March 30, 2005

Google as the MVWE ("Mountain View Word Exchange")

To what extent can someone own a word or phrase? Can the owner of a name control what others are allowed to respond if asked about it? And what do you think about lexicographic options and futures, or phrasal arbitrage?

On 3/27/2005, Doreen Carvajal has an interesting article in the IHT, reprinted in the NYT, exploring the proliferation of lawsuits against Google's keyword advertising. Her article focuses on certain questions in trademark law and related intellectual property issues. The owner of a trademark or service mark Foo® can get the courts to stop you from operating as Foo, at least in a sufficently similar business. But can they stop you from suggesting to third parties interested in Foo® that they should consider an alternative product or service like Bar®? So far, the answer is: in France they can, but in the U.S., England and Germany they can't.

The crucial issue is whether Google should be able to sell, to anyone interested in paying for it, the right to pop up one of those little right-column ads when an internet pilgrim asks about (say) Hennessy or Vuitton. The advertiser might want to offer genuine Louis Vuitton brand goods, or pirated knock-offs, or testimony from top fashionistas that another brand is *much* more elegant and desirable, really... or a rant about pretentious overpriced junk. Google doesn't care, as long as the advertiser pays the bill. LVMH Moët Hennessy Louis Vuitton and other companies have sued Google in France and won their cases, and Google has not only paid the (small) damage awards but also removed keyword advertising for (some?) trademarks from its French site.

I think there's something bigger and more interesting going on here. A couple of days ago, my colleague Michael Kearns suggested, only half in jest, that Google's most important innovation has not been improved search, but rather the invention of a new kind of market -- a market for words. Look at Google's introduction to AdWords, and especially consider the meaning of "maximum cost-per-click" (CPC), and you'll see that he has a point. In effect, this is a market where advertisers bid against one another for words. Removing trademarks from this market would decrease the total value of the goods traded (and would hurt Google's revenues), but it wouldn't change the basic nature of the situation.

And how long will it be before the usual array of derived instruments for hedging and speculation appears? Someone could make their living by guessing what unheralded keyword will go platinum next year, or what hot little morpheme will be all but worthless in six months.
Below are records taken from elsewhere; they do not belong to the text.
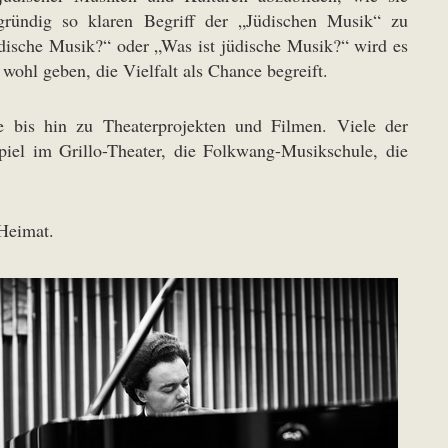
ergründig so klaren Begriff der „Jüdischen Musik“ zu
üdische Musik?“ oder „Was ist jüdische Musik?“ wird es
ohl geben, die Vielfalt als Chance begreift.
e bis hin zu Theaterprojekten und Filmen. Viele der
iel im Grillo-Theater, die Folkwang-Musikschule, die
 Heimat.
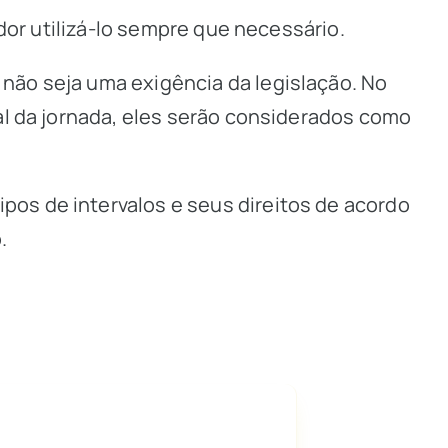
dor utilizá-lo sempre que necessário.
não seja uma exigência da legislação. No
al da jornada, eles serão considerados como
os de intervalos e seus direitos de acordo
.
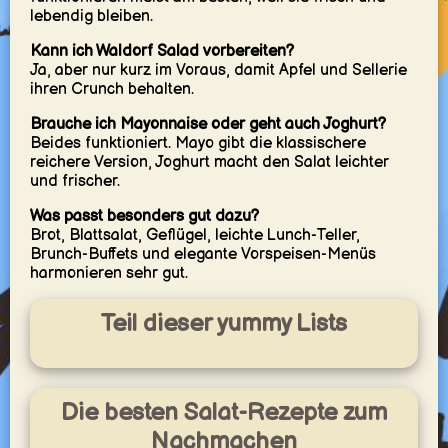
lebendig bleiben.
Kann ich Waldorf Salad vorbereiten?
Ja, aber nur kurz im Voraus, damit Apfel und Sellerie
ihren Crunch behalten.
Brauche ich Mayonnaise oder geht auch Joghurt?
Beides funktioniert. Mayo gibt die klassischere
reichere Version, Joghurt macht den Salat leichter
und frischer.
Was passt besonders gut dazu?
Brot, Blattsalat, Geflügel, leichte Lunch-Teller,
Brunch-Buffets und elegante Vorspeisen-Menüs
harmonieren sehr gut.
Teil dieser yummy Lists
Die besten Salat-Rezepte zum
Nachmachen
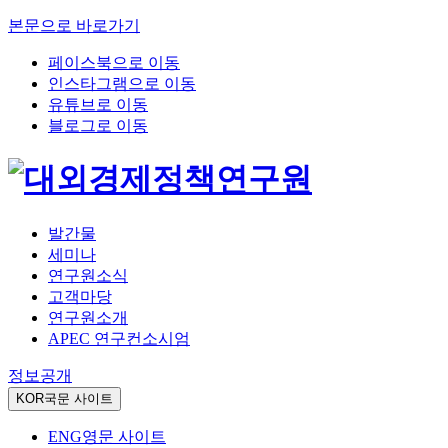
본문으로 바로가기
페이스북으로 이동
인스타그램으로 이동
유튜브로 이동
블로그로 이동
발간물
세미나
연구원소식
고객마당
연구원소개
APEC 연구컨소시엄
정보공개
KOR
국문 사이트
ENG
영문 사이트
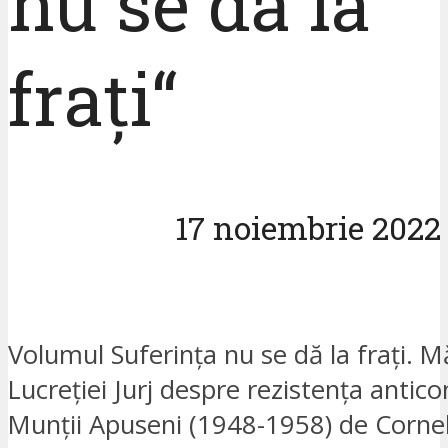
nu se dă la
frați“
17 noiembrie 2022
Volumul Suferința nu se dă la frați. M
Lucreției Jurj despre rezistența antic
Munții Apuseni (1948-1958) de Cornel 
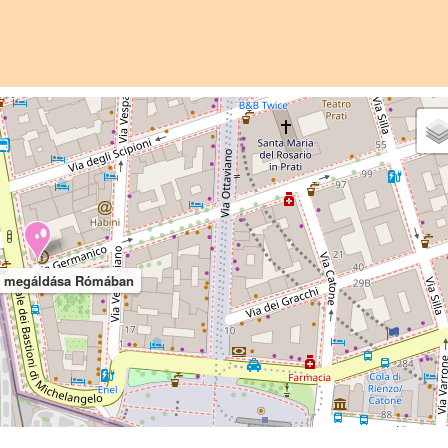
ok megáldása Rómában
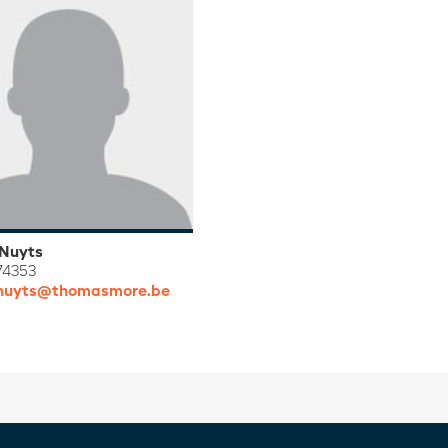
 Nuyts
74353
f.nuyts@thomasmore.be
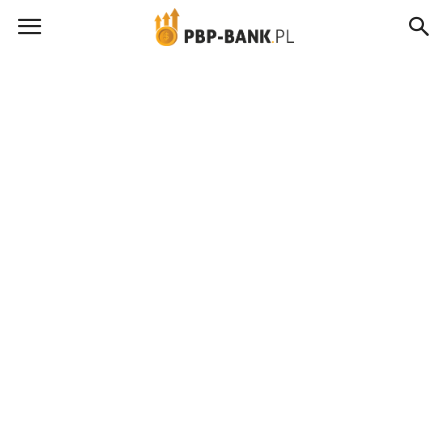
pbp-
bank.pl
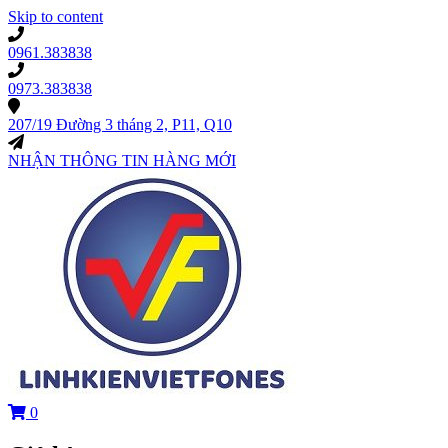
Skip to content
0961.383838
0973.383838
207/19 Đường 3 tháng 2, P11, Q10
NHẬN THÔNG TIN HÀNG MỚI
0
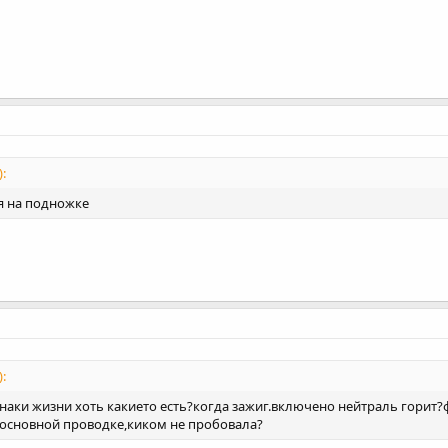
:
я на подножке
:
знаки жизни хоть какието есть?когда зажиг.включено нейтраль горит?
 основной проводке,киком не пробовала?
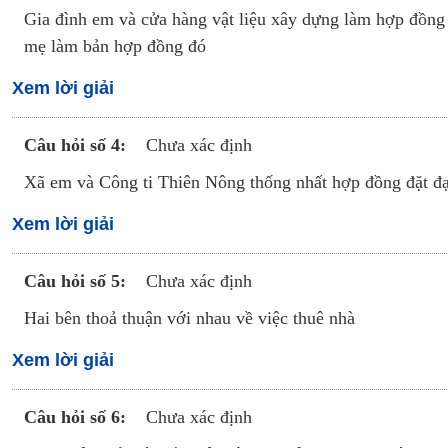
Gia đình em và cửa hàng vật liệu xây dựng làm hợp đồng
mẹ làm bản hợp đồng đó
Xem lời giải
Câu hỏi số 4:
Chưa xác định
Xã em và Công ti Thiên Nông thống nhất hợp đồng đặt đại 
Xem lời giải
Câu hỏi số 5:
Chưa xác định
Hai bên thoả thuận với nhau về việc thuê nhà
Xem lời giải
Câu hỏi số 6:
Chưa xác định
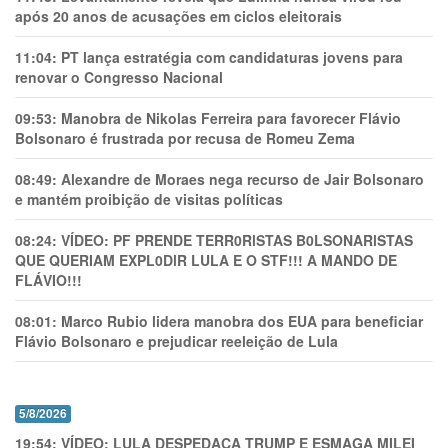
após 20 anos de acusações em ciclos eleitorais
11:04:
PT lança estratégia com candidaturas jovens para
renovar o Congresso Nacional
09:53:
Manobra de Nikolas Ferreira para favorecer Flávio
Bolsonaro é frustrada por recusa de Romeu Zema
08:49:
Alexandre de Moraes nega recurso de Jair Bolsonaro
e mantém proibição de visitas políticas
08:24:
VÍDEO: PF PRENDE TERR0RlSTAS B0LSONARlSTAS
QUE QUERIAM EXPL0DlR LULA E O STF!!! A MANDO DE
FLÁVIO!!!
08:01:
Marco Rubio lidera manobra dos EUA para beneficiar
Flávio Bolsonaro e prejudicar reeleição de Lula
5/8/2026
19:54:
VÍDEO: LULA DESPEDAÇA TRUMP E ESMAGA MILEI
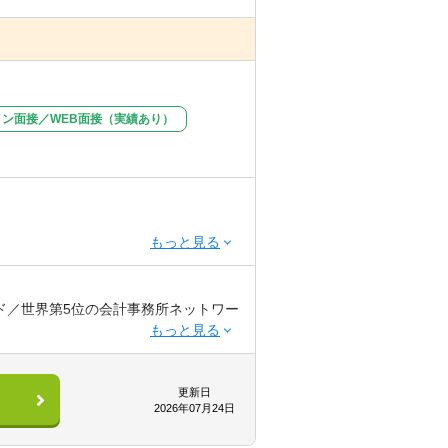
イン面接／WEB面接（実績あり）
理・財務・税務部門における実務経験
リード／世界第5位の会計事務所ネットワー
ン業務経験（3年以上）
更新日
2026年07月24日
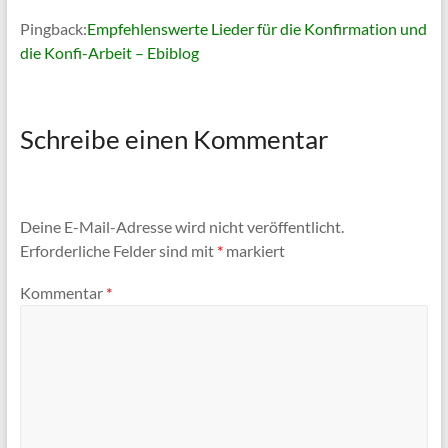
Pingback:
Empfehlenswerte Lieder für die Konfirmation und
die Konfi-Arbeit – Ebiblog
Schreibe einen Kommentar
Deine E-Mail-Adresse wird nicht veröffentlicht.
Erforderliche Felder sind mit
*
markiert
Kommentar
*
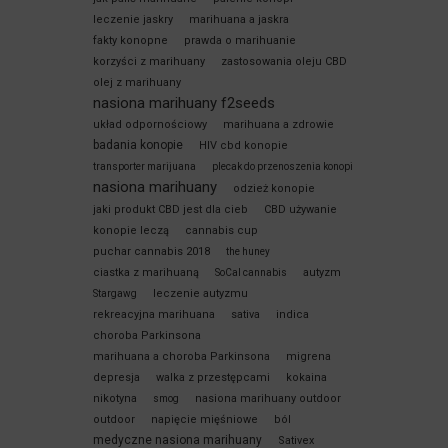
leczenie jaskry
marihuana a jaskra
fakty konopne
prawda o marihuanie
korzyści z marihuany
zastosowania oleju CBD
olej z marihuany
nasiona marihuany f2seeds
układ odpornościowy
marihuana a zdrowie
badania konopie
HIV cbd konopie
transporter marijuana
plecak do przenoszenia konopi
nasiona marihuany
odzież konopie
jaki produkt CBD jest dla cieb
CBD używanie
konopie leczą
cannabis cup
puchar cannabis 2018
the huney
ciastka z marihuaną
autyzm
SoCal cannabis
leczenie autyzmu
Stargawg
rekreacyjna marihuana
sativa
indica
choroba Parkinsona
marihuana a choroba Parkinsona
migrena
depresja
walka z przestępcami
kokaina
nikotyna
nasiona marihuany outdoor
smog
outdoor
napięcie mięśniowe
ból
medyczne nasiona marihuany
Sativex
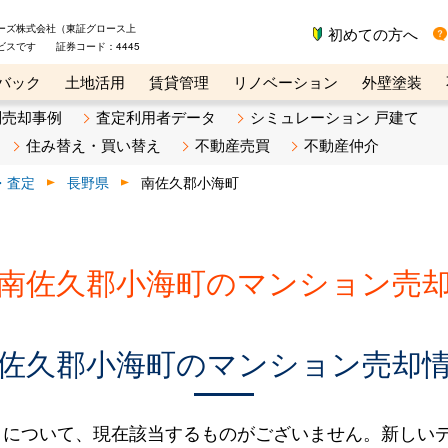
ーズ株式会社（東証グロース上
初めての方へ
ビスです 証券コード：4445
バック
土地活用
賃貸管理
リノベーション
外壁塗装
ライン講座
リビンマガジンBiz
不動産売却ご相談デスク
別売却事例
査定利用者データ
シミュレーション 戸建て
住み替え・買い替え
不動産売買
不動産仲介
・査定
長野県
南佐久郡小海町
南佐久郡小海町のマンション売
佐久郡小海町のマンション売却
タについて、現在該当するものがございません。新しい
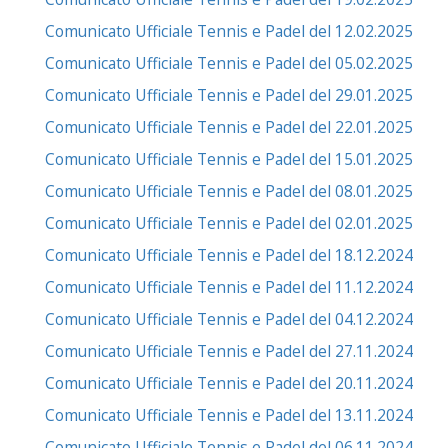
Comunicato Ufficiale Tennis e Padel del 12.02.2025
Comunicato Ufficiale Tennis e Padel del 05.02.2025
Comunicato Ufficiale Tennis e Padel del 29.01.2025
Comunicato Ufficiale Tennis e Padel del 22.01.2025
Comunicato Ufficiale Tennis e Padel del 15.01.2025
Comunicato Ufficiale Tennis e Padel del 08.01.2025
Comunicato Ufficiale Tennis e Padel del 02.01.2025
Comunicato Ufficiale Tennis e Padel del 18.12.2024
Comunicato Ufficiale Tennis e Padel del 11.12.2024
Comunicato Ufficiale Tennis e Padel del 04.12.2024
Comunicato Ufficiale Tennis e Padel del 27.11.2024
Comunicato Ufficiale Tennis e Padel del 20.11.2024
Comunicato Ufficiale Tennis e Padel del 13.11.2024
Comunicato Ufficiale Tennis e Padel del 06.11.2024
Seriously, I think there's a clash here between two ideas about property and trade. Marketplaces like AdWords (or the similar systems at other sites) are trading in a certain kind of lexical property, namely the right to show an ad to search engine customers who ask about a certain word or phrase. Anyone at all can get into this market, for a tiny entrance fee, although the bidding can make some words very expensive. A company like LVMH Moët Hennessy Louis Vuitton wants to maintain control of the words that it owns, using the power of the state to keep its words out of this unruly lexicographic marketplace. It's probably not an accident that the country that gives the greatest monopoly power to the owners of words is France, where the feudal tradition of state-awarded monopolies in various areas of manufacture and commerce seems to have survived as a cultural value, though under a variety of different ideological labels.

Although the specific issues here are completely different from those involved in the recent French response to Google's digital library initiative, I get a Cathedral vs. Bazaar feeling from much of the recent news from Paris. I'm not talking directly about the property-rights aspect of open-source software here, but about the ideas of social organization: as Eric Raymond put it in the blurb for the First Monday publication of his essay, there are "analogies with other self-correcting systems of selfish agents". Whether your sympathies, or your legal theories, are on the side of Google or on the side of the trademark holders, there's the independent question of your attitude towards market-like mechanisms. Some people like them; I get the impression that the French, on the whole, don't.